*EXERCISE PROMPT*
Say how many lines in the records contain the string "Durango", giving the number by itself.
******************************
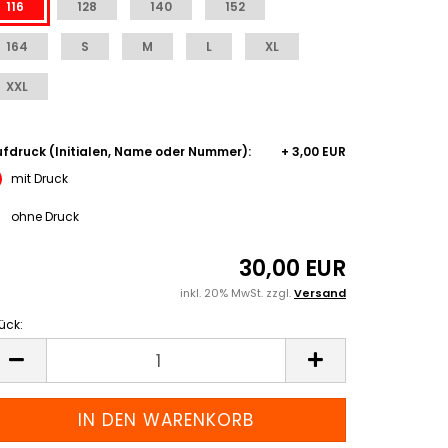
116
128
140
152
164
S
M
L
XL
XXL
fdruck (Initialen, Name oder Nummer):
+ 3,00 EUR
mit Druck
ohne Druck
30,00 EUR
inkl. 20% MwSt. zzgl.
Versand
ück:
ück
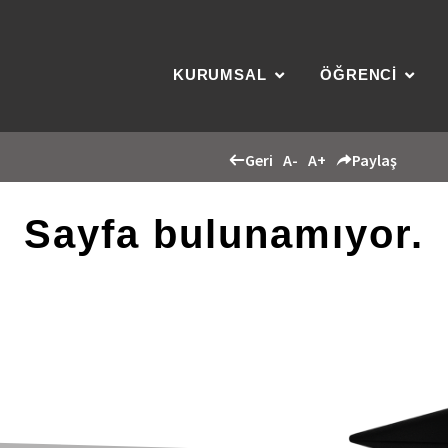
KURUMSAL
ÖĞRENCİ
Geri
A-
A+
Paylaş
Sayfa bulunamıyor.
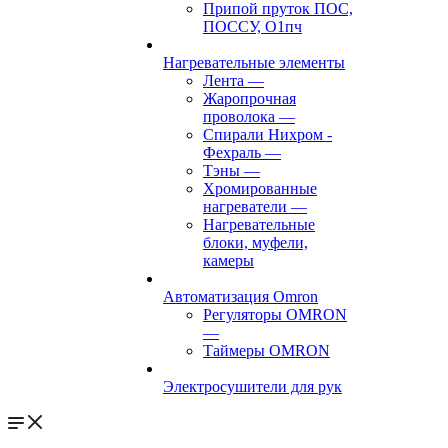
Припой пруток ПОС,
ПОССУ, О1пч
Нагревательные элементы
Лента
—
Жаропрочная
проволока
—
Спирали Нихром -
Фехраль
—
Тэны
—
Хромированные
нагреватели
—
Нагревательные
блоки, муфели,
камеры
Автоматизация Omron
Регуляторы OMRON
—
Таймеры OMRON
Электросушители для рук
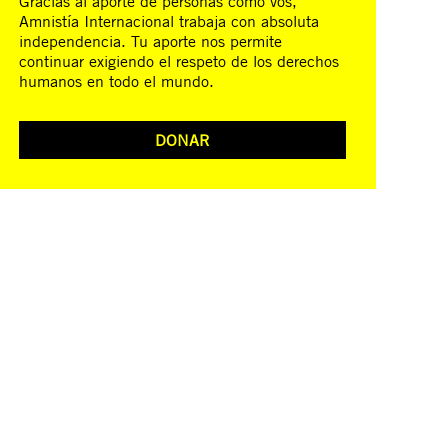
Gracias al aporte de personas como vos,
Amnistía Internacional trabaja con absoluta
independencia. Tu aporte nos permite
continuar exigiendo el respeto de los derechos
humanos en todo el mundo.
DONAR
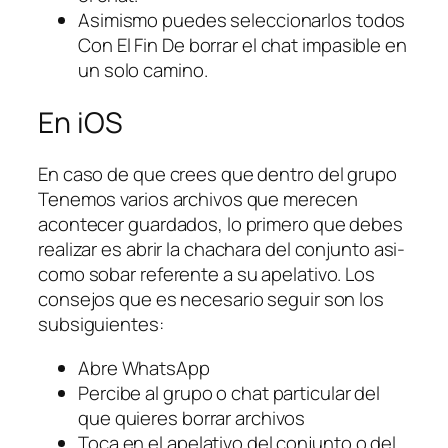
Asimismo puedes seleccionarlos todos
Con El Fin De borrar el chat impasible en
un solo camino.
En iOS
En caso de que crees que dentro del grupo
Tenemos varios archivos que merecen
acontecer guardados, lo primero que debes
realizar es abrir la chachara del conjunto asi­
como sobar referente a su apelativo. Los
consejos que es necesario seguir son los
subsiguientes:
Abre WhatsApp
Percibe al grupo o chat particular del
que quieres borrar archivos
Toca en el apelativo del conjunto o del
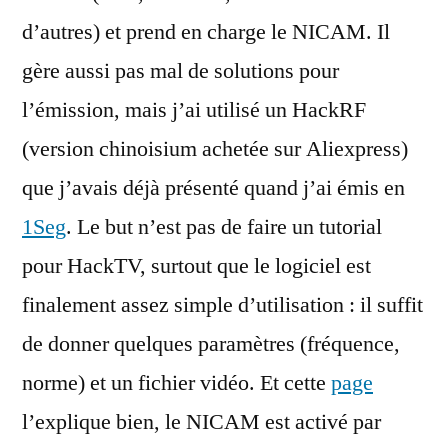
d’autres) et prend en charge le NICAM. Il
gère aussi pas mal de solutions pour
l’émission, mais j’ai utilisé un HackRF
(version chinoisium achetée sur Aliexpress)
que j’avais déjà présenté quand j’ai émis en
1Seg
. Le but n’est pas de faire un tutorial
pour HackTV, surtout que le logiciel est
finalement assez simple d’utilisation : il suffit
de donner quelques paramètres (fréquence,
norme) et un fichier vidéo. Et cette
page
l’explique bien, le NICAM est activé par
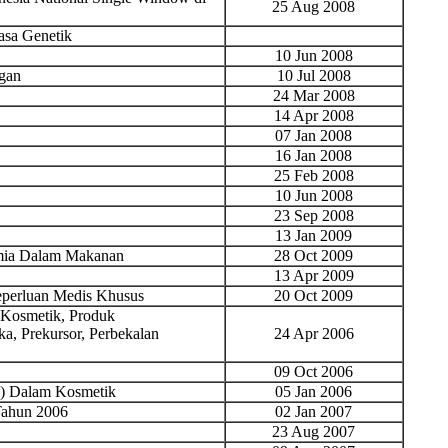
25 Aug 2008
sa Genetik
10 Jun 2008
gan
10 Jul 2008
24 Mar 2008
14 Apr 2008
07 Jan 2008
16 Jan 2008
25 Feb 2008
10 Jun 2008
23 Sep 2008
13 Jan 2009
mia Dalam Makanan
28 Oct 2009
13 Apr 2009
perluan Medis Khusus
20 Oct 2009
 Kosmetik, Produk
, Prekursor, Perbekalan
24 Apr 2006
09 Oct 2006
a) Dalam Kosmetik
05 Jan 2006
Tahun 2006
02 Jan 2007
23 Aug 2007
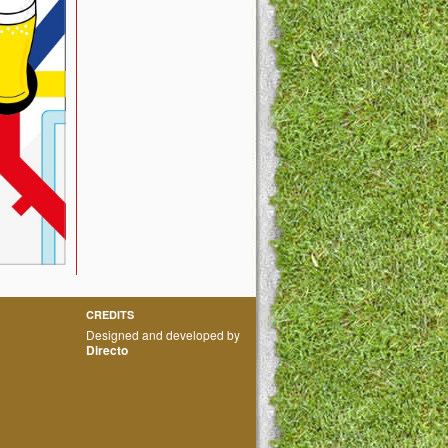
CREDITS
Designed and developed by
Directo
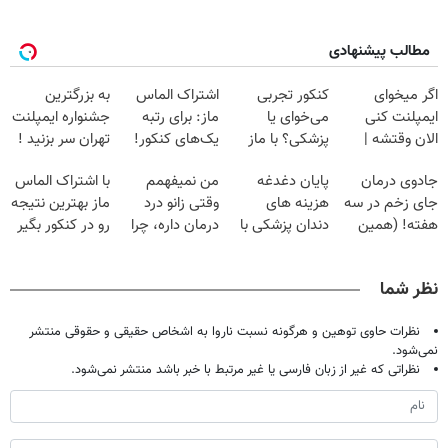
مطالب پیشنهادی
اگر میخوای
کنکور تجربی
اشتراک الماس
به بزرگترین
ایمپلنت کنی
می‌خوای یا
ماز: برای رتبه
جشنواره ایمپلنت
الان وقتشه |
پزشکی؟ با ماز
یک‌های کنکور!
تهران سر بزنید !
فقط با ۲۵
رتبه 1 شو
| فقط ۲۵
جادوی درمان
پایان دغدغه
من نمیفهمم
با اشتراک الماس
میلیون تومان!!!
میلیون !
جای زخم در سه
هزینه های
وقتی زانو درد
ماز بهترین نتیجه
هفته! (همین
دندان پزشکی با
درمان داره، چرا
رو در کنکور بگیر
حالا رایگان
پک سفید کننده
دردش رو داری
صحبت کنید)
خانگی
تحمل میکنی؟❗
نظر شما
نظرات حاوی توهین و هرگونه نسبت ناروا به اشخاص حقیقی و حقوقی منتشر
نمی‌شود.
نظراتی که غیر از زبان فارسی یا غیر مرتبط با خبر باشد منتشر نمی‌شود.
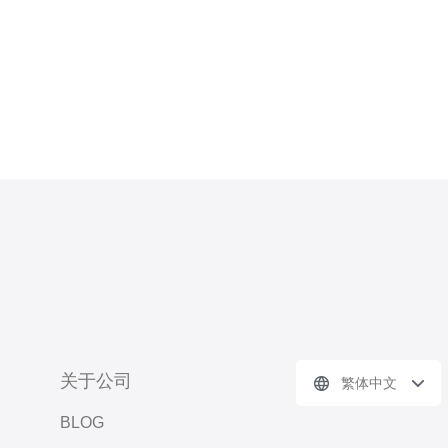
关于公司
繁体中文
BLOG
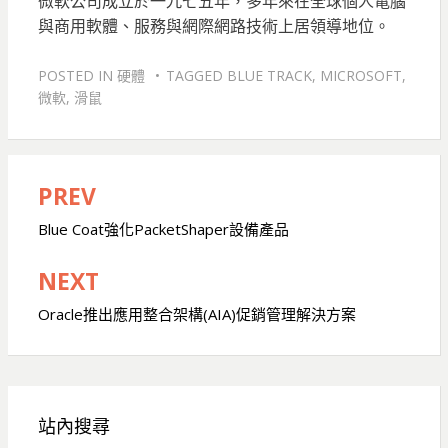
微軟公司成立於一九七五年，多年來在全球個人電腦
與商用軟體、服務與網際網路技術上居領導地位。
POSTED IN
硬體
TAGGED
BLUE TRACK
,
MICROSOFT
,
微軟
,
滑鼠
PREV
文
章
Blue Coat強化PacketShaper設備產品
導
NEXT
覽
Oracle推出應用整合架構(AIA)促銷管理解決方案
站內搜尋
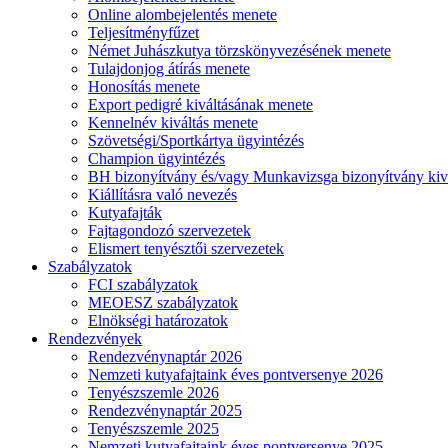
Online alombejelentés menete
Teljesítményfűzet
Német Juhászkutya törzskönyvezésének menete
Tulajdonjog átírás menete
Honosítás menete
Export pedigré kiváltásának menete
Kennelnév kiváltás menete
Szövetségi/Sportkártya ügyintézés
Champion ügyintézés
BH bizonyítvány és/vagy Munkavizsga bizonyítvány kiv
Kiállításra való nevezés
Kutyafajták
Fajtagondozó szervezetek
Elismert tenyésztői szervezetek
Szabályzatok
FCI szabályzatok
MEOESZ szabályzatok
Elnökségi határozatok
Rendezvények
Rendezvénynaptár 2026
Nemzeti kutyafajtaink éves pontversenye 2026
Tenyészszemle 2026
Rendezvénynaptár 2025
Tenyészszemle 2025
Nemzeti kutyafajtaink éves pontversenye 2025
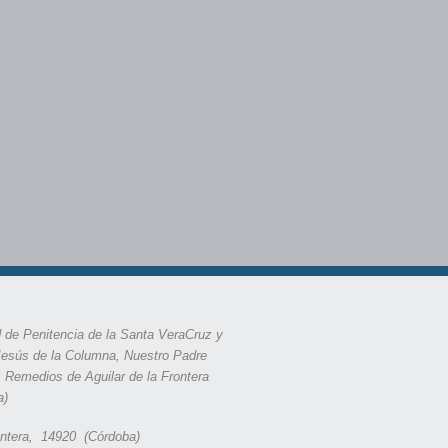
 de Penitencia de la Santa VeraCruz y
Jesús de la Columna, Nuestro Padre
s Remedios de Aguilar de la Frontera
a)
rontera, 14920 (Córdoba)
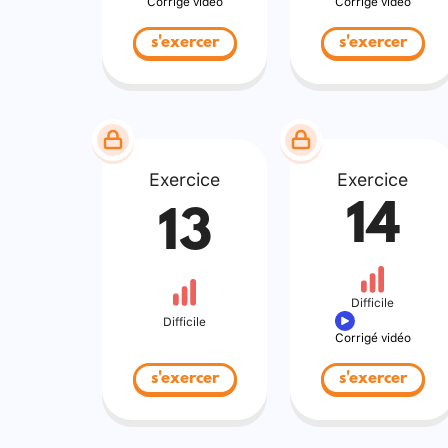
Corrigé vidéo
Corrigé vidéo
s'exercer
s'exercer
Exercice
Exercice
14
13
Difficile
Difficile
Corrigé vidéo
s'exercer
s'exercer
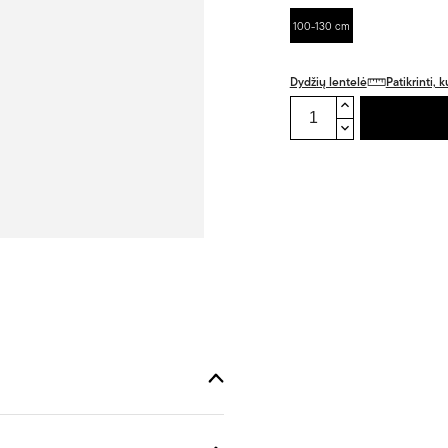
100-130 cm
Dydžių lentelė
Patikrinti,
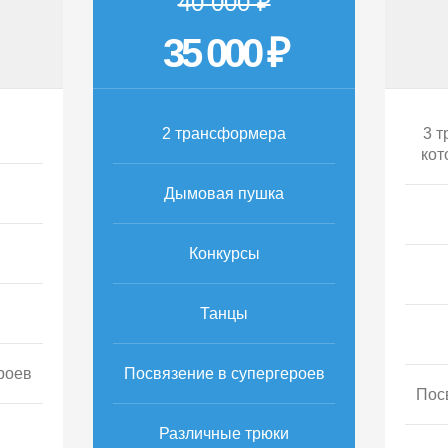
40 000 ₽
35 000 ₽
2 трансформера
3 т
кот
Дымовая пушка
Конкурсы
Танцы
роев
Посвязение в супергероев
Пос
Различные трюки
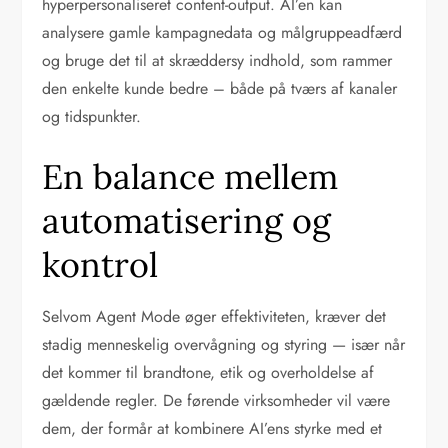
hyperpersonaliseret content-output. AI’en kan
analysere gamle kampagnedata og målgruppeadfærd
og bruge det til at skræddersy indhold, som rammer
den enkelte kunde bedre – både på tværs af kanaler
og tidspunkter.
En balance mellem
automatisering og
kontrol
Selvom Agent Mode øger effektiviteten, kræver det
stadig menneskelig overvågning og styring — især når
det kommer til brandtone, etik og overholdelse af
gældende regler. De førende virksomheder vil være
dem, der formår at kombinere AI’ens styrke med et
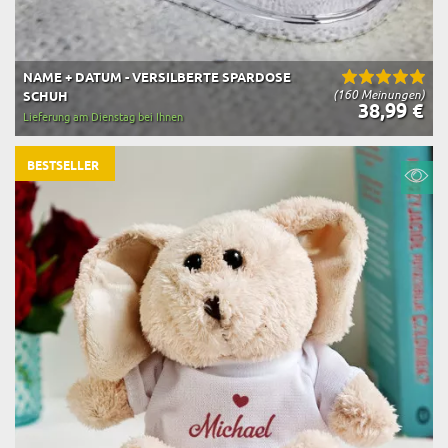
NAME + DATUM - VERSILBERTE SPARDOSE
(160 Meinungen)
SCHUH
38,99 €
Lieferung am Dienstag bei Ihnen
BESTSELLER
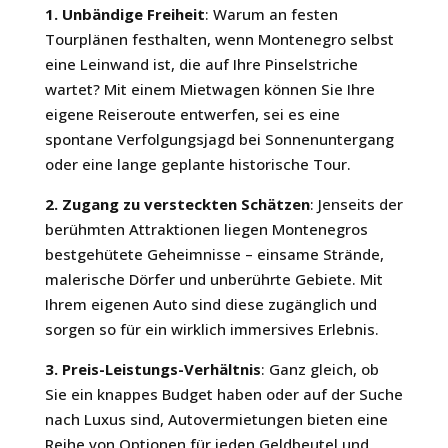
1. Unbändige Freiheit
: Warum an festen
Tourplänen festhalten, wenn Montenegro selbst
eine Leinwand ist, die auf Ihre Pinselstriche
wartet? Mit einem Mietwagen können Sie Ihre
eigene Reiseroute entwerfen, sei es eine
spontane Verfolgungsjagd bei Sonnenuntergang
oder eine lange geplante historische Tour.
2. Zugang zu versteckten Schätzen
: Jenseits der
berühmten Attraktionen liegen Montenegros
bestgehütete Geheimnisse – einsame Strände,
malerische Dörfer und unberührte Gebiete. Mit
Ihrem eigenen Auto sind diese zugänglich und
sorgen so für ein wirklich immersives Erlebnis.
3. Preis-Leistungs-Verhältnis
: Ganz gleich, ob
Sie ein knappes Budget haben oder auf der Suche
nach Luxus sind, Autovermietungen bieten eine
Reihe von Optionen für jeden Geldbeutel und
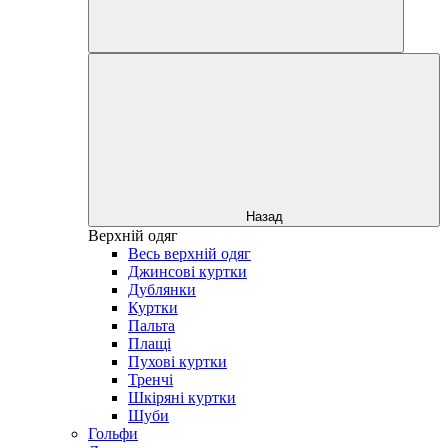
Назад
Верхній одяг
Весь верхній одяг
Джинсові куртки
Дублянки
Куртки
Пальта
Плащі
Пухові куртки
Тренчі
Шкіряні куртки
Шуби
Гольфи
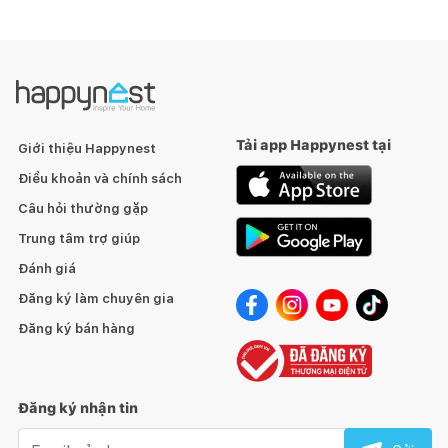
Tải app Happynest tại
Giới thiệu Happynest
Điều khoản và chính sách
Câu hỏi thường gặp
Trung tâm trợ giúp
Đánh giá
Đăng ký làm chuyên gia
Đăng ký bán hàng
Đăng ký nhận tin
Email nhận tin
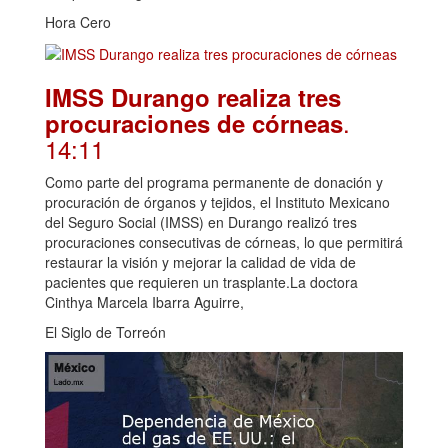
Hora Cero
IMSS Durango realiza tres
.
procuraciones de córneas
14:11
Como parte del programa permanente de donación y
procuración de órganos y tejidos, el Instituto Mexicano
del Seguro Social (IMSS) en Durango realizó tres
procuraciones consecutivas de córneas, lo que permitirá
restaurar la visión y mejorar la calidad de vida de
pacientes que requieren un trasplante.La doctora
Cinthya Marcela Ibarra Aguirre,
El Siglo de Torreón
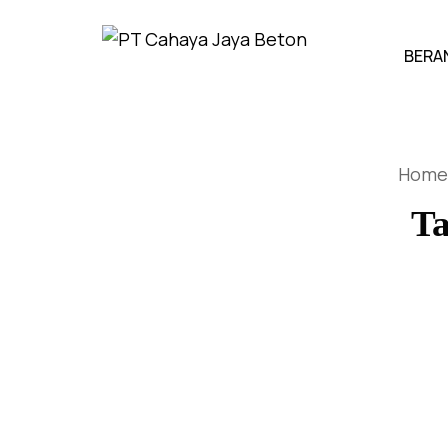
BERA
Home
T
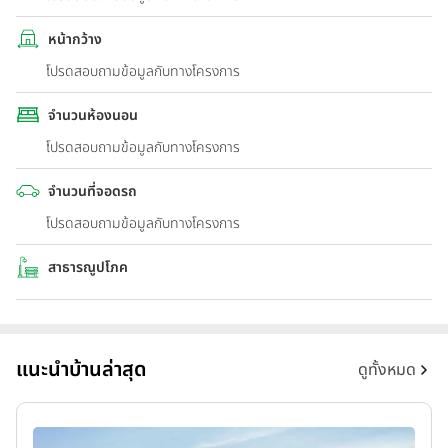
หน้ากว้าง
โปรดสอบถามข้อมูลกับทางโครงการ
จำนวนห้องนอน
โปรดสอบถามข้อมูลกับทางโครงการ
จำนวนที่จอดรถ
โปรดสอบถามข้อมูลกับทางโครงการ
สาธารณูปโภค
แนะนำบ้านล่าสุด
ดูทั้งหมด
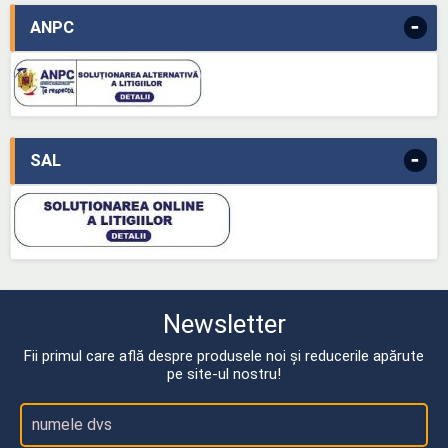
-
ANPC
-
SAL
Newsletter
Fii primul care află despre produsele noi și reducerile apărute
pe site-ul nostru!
******************************
*OUTPUT OF THE EXERCISE*
2